Saved entries:
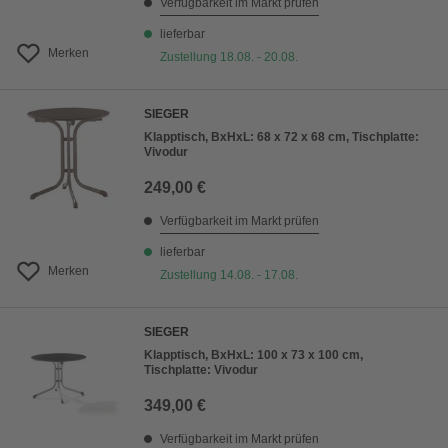
Verfügbarkeit im Markt prüfen
lieferbar
Merken
Zustellung 18.08. - 20.08.
SIEGER
Klapptisch, BxHxL: 68 x 72 x 68 cm, Tischplatte:
Vivodur
249,00 €
Verfügbarkeit im Markt prüfen
lieferbar
Merken
Zustellung 14.08. - 17.08.
SIEGER
Klapptisch, BxHxL: 100 x 73 x 100 cm,
Tischplatte: Vivodur
349,00 €
Verfügbarkeit im Markt prüfen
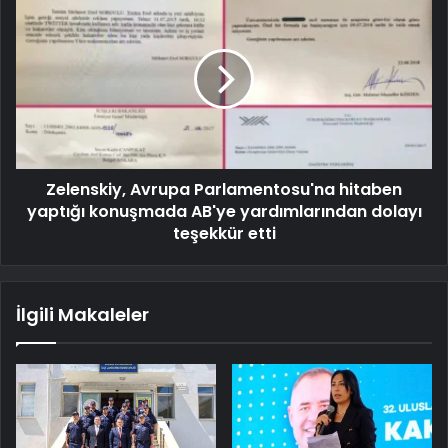
Zelenskiy, Avrupa Parlamentosu'na hitaben
yaptığı konuşmada AB'ye yardımlarından dolayı
teşekkür etti
İlgili Makaleler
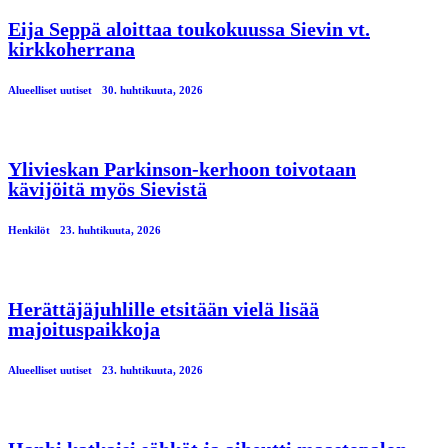
Eija Seppä aloittaa toukokuussa Sievin vt.
kirkkoherrana
Alueelliset uutiset
30. huhtikuuta, 2026
Ylivieskan Parkinson-kerhoon toivotaan
kävijöitä myös Sievistä
Henkilöt
23. huhtikuuta, 2026
Herättäjäjuhlille etsitään vielä lisää
majoituspaikkoja
Alueelliset uutiset
23. huhtikuuta, 2026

DESCRIPTION OF THE TASK: Find and copy each line of the data where "Tischplatte" is present.

WRITTEN ANSWER:
Klapptisch, BxHxL: 68 x 72 x 68 cm, Tischplatte:
Tischplatte: Vivodur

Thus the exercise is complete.